But mainly my point was the רכב דו שימושי was definitely not something you'd hear in everyday speech, and that it's primarily reserved for classified ads. So unless le belier is planning to put his suv for sale, it's not a term he should otherwise use.


----------



## Gadyc

eshcar said:


> I agree with רכב שטח. That's the common name for it.
> 
> ג'יפ דו שימושי or אופנוע דו שימושי is not really used in everyday language - however, it *does* appear a lot in cars classifieds ads in the newspaper/internet.


 
I agree with every word.

 רכב שטח  is the word.

BTW - formally it is כלי רכב but current term is רכב. 
Applicable also to כלי נשק (weapon) = נשק (coloquial)
Not applicable to כלי שיט, כלי טיס.


----------



## eshcar

Gadyc said:


> BTW - formally it is כלי רכב but current term is רכב.
> Applicable also to כלי נשק (weapon) = נשק (coloquial)​
> Not applicable to כלי שיט, כלי טיס.


 

hmmm, basically I agree, but don't you think that רכבים can sometimes mean exclusively cars? 
I think that if i heard these 2 sentece:​א. בתאונת הדרכים היו מעורבים 3 רכבים.
ב. בתאונת הדרכים היו מעורבים 3 כלי רכב.​ 
Then in the first senctence I would automatically assume that 3 cars were involed, whereas in the second one there could also be a motorcycle in there somewhere.​ 
But maybe that's just me... m​


----------



## Gadyc

eshcar said:


> hmmm, basically I agree, but don't you think that רכבים can sometimes mean exclusively cars?
> 
> 
> I think that if i heard these 2 sentece:​
> 
> א. בתאונת הדרכים היו מעורבים 3 רכבים.​
> 
> ב. בתאונת הדרכים היו מעורבים 3 כלי רכב.​
> 
> 
> Then in the first senctence I would automatically assume that 3 cars were involed, whereas in the second one there could also be a motorcycle in there somewhere.​
> 
> 
> But maybe that's just me... m​


 
No, רכב refers to all kinds of vehicles:


וְיָשֻׁבוּ הַמַּיִם עַל-מִצְרַיִם, עַל-רִכְבּוֹ וְעַל-פָּרָשָׁיו(שמות י"ד 26)
רכב אש
רק"ם = רכב קרבי משוריין


all these and others are not cars.


----------



## eshcar

Gadyc said:


> No, רכב refers to all kinds of vehicles:
> 
> 
> וְיָשֻׁבוּ הַמַּיִם עַל-מִצְרַיִם, עַל-רִכְבּוֹ וְעַל-פָּרָשָׁיו(שמות י"ד 26)
> רכב אש
> רק"ם = רכב קרבי משוריין
> 
> 
> all these and others are not cars.


 
point taken. 

though the quote from Exodus is not relevant to current usage, as you know.
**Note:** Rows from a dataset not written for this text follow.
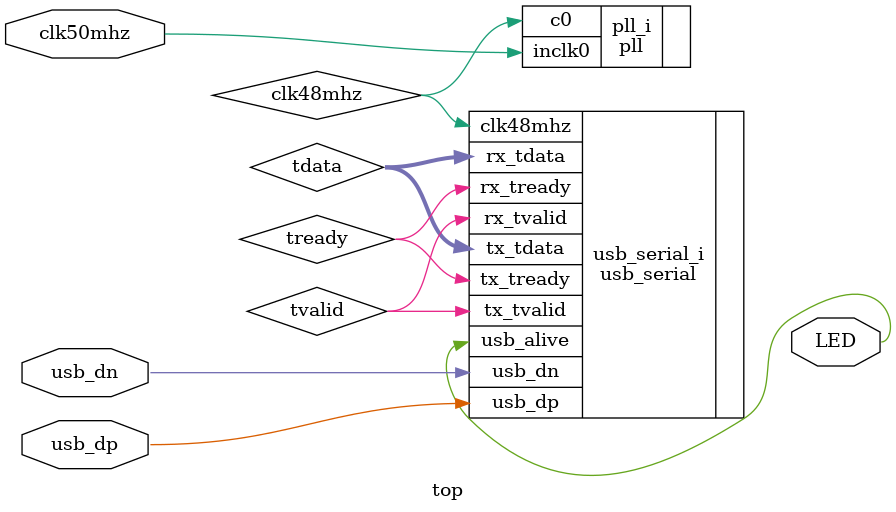
<source format=sv>

module top(
    input   clk50mhz,       // 50MHz input from oscillator.
    inout   usb_dp, usb_dn, // USB D+/D- signal, please pull up D+ with a 10k resistor externally.
    output  LED             // a LED to indicate whether USB is plug in a host.
);

wire        clk48mhz;

wire        tvalid;
wire        tready;
wire [7:0]  tdata;

pll pll_i(
    .inclk0     ( clk50mhz ),
    .c0         ( clk48mhz )
);

usb_serial usb_serial_i(
    .clk48mhz   ( clk48mhz ),
    .usb_dp     ( usb_dp   ),
    .usb_dn     ( usb_dn   ),
    .usb_alive  ( LED      ),
    // connect the rx interface,
    .rx_tvalid  ( tvalid   ),
    .rx_tready  ( tready   ),
    .rx_tdata   ( tdata    ),
    // loopback to the tx interface
    .tx_tvalid  ( tvalid   ),
    .tx_tready  ( tready   ),
    .tx_tdata   ( tdata    )
);

endmodule

</source>
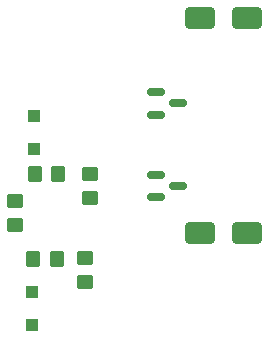
<source format=gbr>
%TF.GenerationSoftware,KiCad,Pcbnew,7.0.1*%
%TF.CreationDate,2023-05-02T18:28:53-06:00*%
%TF.ProjectId,contactor_controller,636f6e74-6163-4746-9f72-5f636f6e7472,rev?*%
%TF.SameCoordinates,Original*%
%TF.FileFunction,Paste,Top*%
%TF.FilePolarity,Positive*%
%FSLAX46Y46*%
G04 Gerber Fmt 4.6, Leading zero omitted, Abs format (unit mm)*
G04 Created by KiCad (PCBNEW 7.0.1) date 2023-05-02 18:28:53*
%MOMM*%
%LPD*%
G01*
G04 APERTURE LIST*
G04 Aperture macros list*
%AMRoundRect*
0 Rectangle with rounded corners*
0 $1 Rounding radius*
0 $2 $3 $4 $5 $6 $7 $8 $9 X,Y pos of 4 corners*
0 Add a 4 corners polygon primitive as box body*
4,1,4,$2,$3,$4,$5,$6,$7,$8,$9,$2,$3,0*
0 Add four circle primitives for the rounded corners*
1,1,$1+$1,$2,$3*
1,1,$1+$1,$4,$5*
1,1,$1+$1,$6,$7*
1,1,$1+$1,$8,$9*
0 Add four rect primitives between the rounded corners*
20,1,$1+$1,$2,$3,$4,$5,0*
20,1,$1+$1,$4,$5,$6,$7,0*
20,1,$1+$1,$6,$7,$8,$9,0*
20,1,$1+$1,$8,$9,$2,$3,0*%
G04 Aperture macros list end*
%ADD10RoundRect,0.250000X-0.300000X0.300000X-0.300000X-0.300000X0.300000X-0.300000X0.300000X0.300000X0*%
%ADD11RoundRect,0.250000X0.300000X-0.300000X0.300000X0.300000X-0.300000X0.300000X-0.300000X-0.300000X0*%
%ADD12RoundRect,0.250000X0.450000X-0.350000X0.450000X0.350000X-0.450000X0.350000X-0.450000X-0.350000X0*%
%ADD13RoundRect,0.250000X1.000000X0.650000X-1.000000X0.650000X-1.000000X-0.650000X1.000000X-0.650000X0*%
%ADD14RoundRect,0.150000X-0.587500X-0.150000X0.587500X-0.150000X0.587500X0.150000X-0.587500X0.150000X0*%
%ADD15RoundRect,0.250000X-0.450000X0.350000X-0.450000X-0.350000X0.450000X-0.350000X0.450000X0.350000X0*%
%ADD16RoundRect,0.250000X-0.350000X-0.450000X0.350000X-0.450000X0.350000X0.450000X-0.350000X0.450000X0*%
G04 APERTURE END LIST*
D10*
%TO.C,D4*%
X129300000Y-111000000D03*
X129300000Y-113800000D03*
%TD*%
D11*
%TO.C,D3*%
X129400000Y-98900000D03*
X129400000Y-96100000D03*
%TD*%
D12*
%TO.C,R5*%
X127800000Y-105300000D03*
X127800000Y-103300000D03*
%TD*%
D13*
%TO.C,D2*%
X147500000Y-87800000D03*
X143500000Y-87800000D03*
%TD*%
D14*
%TO.C,Q1*%
X139725000Y-94050000D03*
X139725000Y-95950000D03*
X141600000Y-95000000D03*
%TD*%
D15*
%TO.C,R3*%
X133750000Y-108100000D03*
X133750000Y-110100000D03*
%TD*%
D14*
%TO.C,Q2*%
X139725000Y-101050000D03*
X139725000Y-102950000D03*
X141600000Y-102000000D03*
%TD*%
D15*
%TO.C,R4*%
X134200000Y-101000000D03*
X134200000Y-103000000D03*
%TD*%
D16*
%TO.C,R2*%
X129350000Y-108200000D03*
X131350000Y-108200000D03*
%TD*%
%TO.C,R1*%
X129500000Y-101000000D03*
X131500000Y-101000000D03*
%TD*%
D13*
%TO.C,D1*%
X147500000Y-106000000D03*
X143500000Y-106000000D03*
%TD*%
M02*

</source>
Well, let's not argue anymore - this thread is long enough as is, no?


----------



## cfu507

eshcar said:


> But mainly my point was the רכב דו שימושי was definitely not something you'd hear in everyday speech, and that it's primarily reserved for classified ads.


 
That is correct


----------